TASK DESCRIPTION>
The lines below starting at the line containing "hfov_deg: 57.3" and ending at the line containing "f_number: 5.6" are to be repeated exactly, with both ends kept and nothing else added.
------ DATASET RECORDS
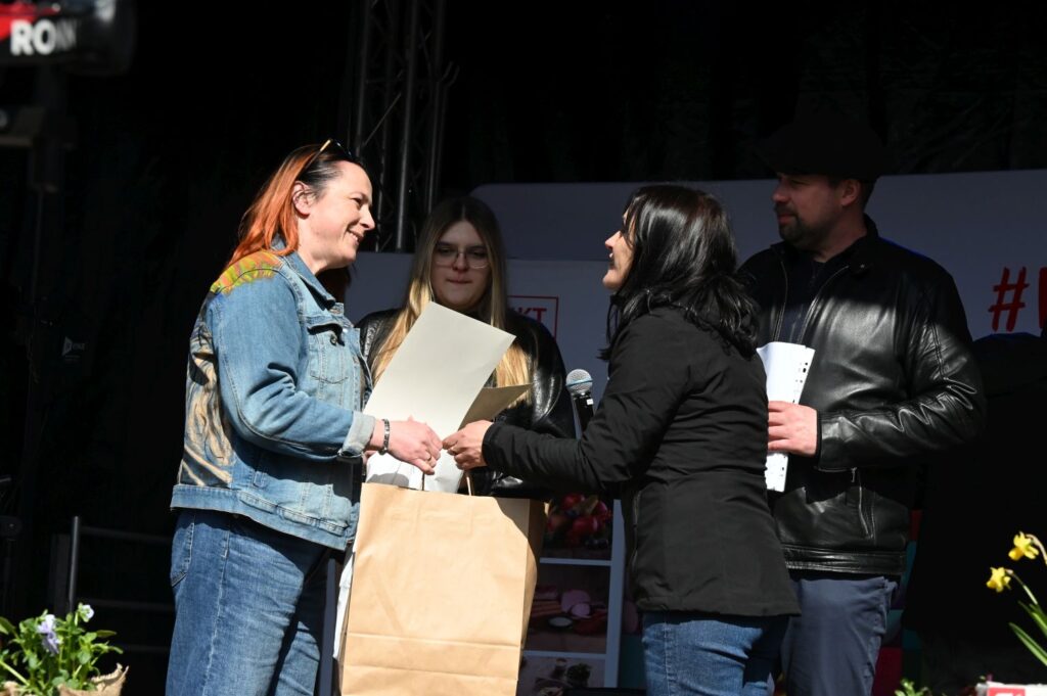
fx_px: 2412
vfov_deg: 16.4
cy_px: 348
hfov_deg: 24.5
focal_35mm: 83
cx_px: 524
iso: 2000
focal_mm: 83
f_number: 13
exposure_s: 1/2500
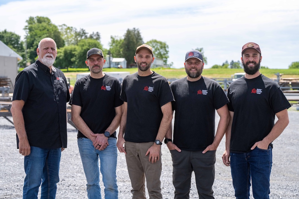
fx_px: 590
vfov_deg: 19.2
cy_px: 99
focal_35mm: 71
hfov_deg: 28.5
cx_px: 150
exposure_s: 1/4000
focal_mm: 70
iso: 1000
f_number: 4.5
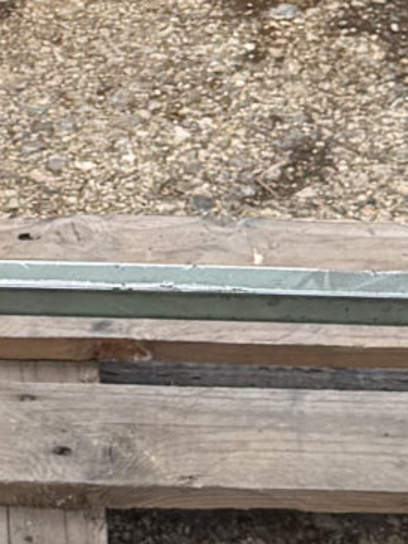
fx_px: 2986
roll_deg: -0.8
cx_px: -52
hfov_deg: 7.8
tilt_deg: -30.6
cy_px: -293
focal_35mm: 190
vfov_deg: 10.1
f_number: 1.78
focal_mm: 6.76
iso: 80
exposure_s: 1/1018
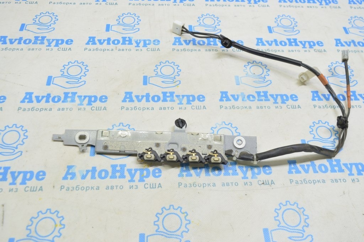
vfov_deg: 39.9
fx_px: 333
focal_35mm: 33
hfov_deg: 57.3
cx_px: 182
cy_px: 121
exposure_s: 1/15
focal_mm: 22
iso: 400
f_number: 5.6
------------
------ DATASET RECORDS
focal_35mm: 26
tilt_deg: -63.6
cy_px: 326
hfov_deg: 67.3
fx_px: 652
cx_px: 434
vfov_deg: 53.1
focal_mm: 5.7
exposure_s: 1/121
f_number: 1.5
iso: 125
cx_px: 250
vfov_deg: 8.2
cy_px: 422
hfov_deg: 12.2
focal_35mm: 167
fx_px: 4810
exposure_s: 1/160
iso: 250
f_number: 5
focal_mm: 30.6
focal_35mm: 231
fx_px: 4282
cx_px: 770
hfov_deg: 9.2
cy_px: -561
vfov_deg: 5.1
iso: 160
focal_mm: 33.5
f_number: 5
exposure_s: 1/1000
------------
------ DATASET RECORDS
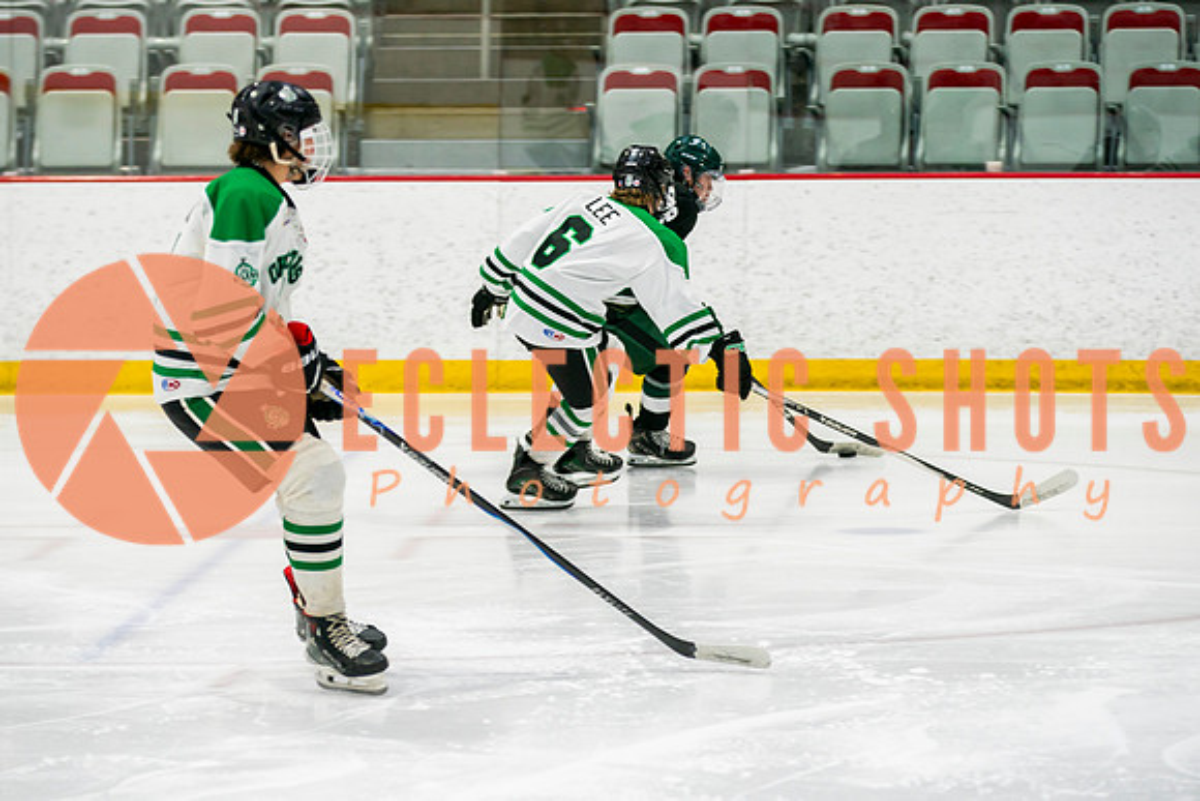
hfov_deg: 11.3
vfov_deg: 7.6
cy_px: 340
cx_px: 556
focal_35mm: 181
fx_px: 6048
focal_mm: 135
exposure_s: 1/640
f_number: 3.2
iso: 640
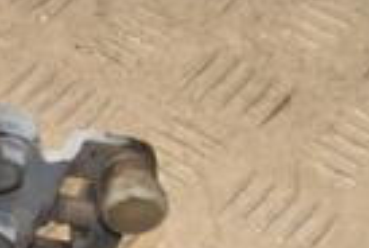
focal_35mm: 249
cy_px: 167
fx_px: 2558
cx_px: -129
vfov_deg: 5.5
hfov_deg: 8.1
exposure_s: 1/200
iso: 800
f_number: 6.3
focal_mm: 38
------------
OUTPUT>
hfov_deg: 57.3
cx_px: 182
cy_px: 121
exposure_s: 1/15
focal_mm: 22
iso: 400
f_number: 5.6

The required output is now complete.